==== Information provided ====

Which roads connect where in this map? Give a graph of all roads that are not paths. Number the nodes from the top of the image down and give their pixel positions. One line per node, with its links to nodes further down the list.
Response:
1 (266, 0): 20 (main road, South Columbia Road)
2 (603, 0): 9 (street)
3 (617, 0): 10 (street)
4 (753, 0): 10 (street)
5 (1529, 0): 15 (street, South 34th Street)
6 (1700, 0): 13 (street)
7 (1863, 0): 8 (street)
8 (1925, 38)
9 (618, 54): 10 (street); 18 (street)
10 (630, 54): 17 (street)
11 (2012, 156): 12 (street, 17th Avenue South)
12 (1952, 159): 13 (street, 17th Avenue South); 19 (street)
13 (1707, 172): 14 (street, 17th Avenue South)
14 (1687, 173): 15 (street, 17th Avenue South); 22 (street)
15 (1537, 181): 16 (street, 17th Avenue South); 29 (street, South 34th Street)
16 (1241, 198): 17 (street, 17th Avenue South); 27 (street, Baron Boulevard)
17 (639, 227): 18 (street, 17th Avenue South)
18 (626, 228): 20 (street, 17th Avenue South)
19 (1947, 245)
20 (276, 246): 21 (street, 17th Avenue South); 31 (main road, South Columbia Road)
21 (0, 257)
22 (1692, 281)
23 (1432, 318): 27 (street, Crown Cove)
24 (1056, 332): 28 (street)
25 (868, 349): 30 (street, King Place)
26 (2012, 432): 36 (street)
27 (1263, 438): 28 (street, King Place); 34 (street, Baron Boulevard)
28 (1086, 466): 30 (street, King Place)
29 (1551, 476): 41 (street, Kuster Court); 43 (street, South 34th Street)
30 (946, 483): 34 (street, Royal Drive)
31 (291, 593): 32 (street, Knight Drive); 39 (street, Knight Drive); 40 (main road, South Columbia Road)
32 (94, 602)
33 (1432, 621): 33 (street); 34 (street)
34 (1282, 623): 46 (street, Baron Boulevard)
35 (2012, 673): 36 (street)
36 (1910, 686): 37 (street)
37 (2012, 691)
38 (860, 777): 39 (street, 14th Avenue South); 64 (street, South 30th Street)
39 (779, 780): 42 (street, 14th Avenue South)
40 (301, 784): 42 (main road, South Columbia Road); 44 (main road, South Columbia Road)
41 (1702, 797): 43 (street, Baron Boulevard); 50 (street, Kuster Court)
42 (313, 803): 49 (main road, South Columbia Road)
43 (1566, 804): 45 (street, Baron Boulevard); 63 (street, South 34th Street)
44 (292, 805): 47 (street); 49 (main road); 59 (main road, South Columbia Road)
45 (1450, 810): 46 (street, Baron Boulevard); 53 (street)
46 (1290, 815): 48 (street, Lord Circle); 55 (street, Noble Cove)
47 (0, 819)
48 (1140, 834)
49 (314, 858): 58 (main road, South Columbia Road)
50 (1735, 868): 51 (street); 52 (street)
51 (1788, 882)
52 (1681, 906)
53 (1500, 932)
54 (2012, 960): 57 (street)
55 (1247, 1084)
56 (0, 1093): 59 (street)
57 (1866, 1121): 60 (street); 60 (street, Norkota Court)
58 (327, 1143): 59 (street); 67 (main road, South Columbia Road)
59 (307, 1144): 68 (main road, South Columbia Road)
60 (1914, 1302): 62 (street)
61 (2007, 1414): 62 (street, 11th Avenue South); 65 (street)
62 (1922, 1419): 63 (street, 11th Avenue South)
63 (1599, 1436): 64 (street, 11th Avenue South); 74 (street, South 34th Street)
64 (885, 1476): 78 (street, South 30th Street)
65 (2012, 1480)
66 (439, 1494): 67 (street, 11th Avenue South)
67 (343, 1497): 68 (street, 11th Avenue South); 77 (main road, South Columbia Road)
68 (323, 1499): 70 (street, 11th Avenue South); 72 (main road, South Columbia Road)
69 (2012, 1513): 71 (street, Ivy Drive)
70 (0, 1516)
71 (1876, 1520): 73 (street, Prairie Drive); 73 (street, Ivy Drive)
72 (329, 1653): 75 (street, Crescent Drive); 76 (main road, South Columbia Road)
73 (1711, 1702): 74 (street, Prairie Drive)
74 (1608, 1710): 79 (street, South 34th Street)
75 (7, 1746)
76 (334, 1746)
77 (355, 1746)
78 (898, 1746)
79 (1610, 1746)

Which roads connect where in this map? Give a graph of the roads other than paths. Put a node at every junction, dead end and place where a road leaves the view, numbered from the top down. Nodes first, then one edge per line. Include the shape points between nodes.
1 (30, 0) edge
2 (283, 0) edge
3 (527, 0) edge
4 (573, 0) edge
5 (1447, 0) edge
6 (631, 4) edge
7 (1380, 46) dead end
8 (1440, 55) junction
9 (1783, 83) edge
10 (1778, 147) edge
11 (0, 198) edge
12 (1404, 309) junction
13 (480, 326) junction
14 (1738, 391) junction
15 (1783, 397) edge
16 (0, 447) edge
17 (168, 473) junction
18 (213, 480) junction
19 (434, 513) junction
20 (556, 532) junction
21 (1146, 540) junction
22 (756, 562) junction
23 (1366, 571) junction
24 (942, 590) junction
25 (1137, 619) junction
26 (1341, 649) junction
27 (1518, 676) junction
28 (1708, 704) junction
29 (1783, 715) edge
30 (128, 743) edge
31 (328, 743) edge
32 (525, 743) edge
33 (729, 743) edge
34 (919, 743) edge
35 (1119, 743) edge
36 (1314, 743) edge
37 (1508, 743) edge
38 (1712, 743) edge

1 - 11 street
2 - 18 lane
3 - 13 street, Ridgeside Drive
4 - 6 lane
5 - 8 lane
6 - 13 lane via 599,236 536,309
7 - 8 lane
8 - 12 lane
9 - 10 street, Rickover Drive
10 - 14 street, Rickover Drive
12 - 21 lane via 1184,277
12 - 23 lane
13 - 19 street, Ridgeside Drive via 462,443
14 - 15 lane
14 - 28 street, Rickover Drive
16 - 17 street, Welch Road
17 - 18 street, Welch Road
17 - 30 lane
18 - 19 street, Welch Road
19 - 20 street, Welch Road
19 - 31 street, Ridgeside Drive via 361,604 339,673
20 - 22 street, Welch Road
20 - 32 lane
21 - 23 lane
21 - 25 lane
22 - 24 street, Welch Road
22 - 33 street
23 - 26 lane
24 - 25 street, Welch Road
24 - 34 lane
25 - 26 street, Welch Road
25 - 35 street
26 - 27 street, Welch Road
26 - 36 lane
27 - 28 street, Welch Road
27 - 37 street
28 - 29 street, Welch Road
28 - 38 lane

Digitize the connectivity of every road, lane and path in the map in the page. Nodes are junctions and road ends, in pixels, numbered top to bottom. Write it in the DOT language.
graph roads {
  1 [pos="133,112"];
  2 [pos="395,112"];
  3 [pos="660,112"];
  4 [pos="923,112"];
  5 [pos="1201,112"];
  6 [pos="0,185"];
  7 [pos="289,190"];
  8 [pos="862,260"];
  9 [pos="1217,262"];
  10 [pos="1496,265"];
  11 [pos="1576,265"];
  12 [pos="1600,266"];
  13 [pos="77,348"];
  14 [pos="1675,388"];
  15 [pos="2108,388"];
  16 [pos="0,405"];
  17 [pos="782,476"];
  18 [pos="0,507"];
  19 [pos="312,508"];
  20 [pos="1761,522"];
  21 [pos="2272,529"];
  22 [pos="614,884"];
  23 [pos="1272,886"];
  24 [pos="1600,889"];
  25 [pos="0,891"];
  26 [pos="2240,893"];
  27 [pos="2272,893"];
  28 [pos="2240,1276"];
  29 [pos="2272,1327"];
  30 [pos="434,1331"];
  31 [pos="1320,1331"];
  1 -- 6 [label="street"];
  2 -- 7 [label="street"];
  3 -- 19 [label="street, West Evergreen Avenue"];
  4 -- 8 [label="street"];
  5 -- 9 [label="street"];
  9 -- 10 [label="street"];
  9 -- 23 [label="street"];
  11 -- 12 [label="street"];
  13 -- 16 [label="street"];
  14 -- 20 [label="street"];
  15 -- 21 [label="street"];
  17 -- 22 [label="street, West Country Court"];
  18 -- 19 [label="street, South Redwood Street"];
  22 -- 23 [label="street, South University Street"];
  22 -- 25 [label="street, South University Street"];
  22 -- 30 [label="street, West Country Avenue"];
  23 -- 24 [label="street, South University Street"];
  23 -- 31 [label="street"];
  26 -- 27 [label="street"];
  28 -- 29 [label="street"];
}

====

▶ **Directions**
Please copy every line of the data that carries the string "dead".

▶ **Task answer**
Which roads connect where in this map? Give a graph of the roads other than paths. Put a node at every junction, dead end and place where a road leaves the view, numbered from the top down. Nodes first, then one edge per line. Include the shape points between nodes.
7 (1380, 46) dead end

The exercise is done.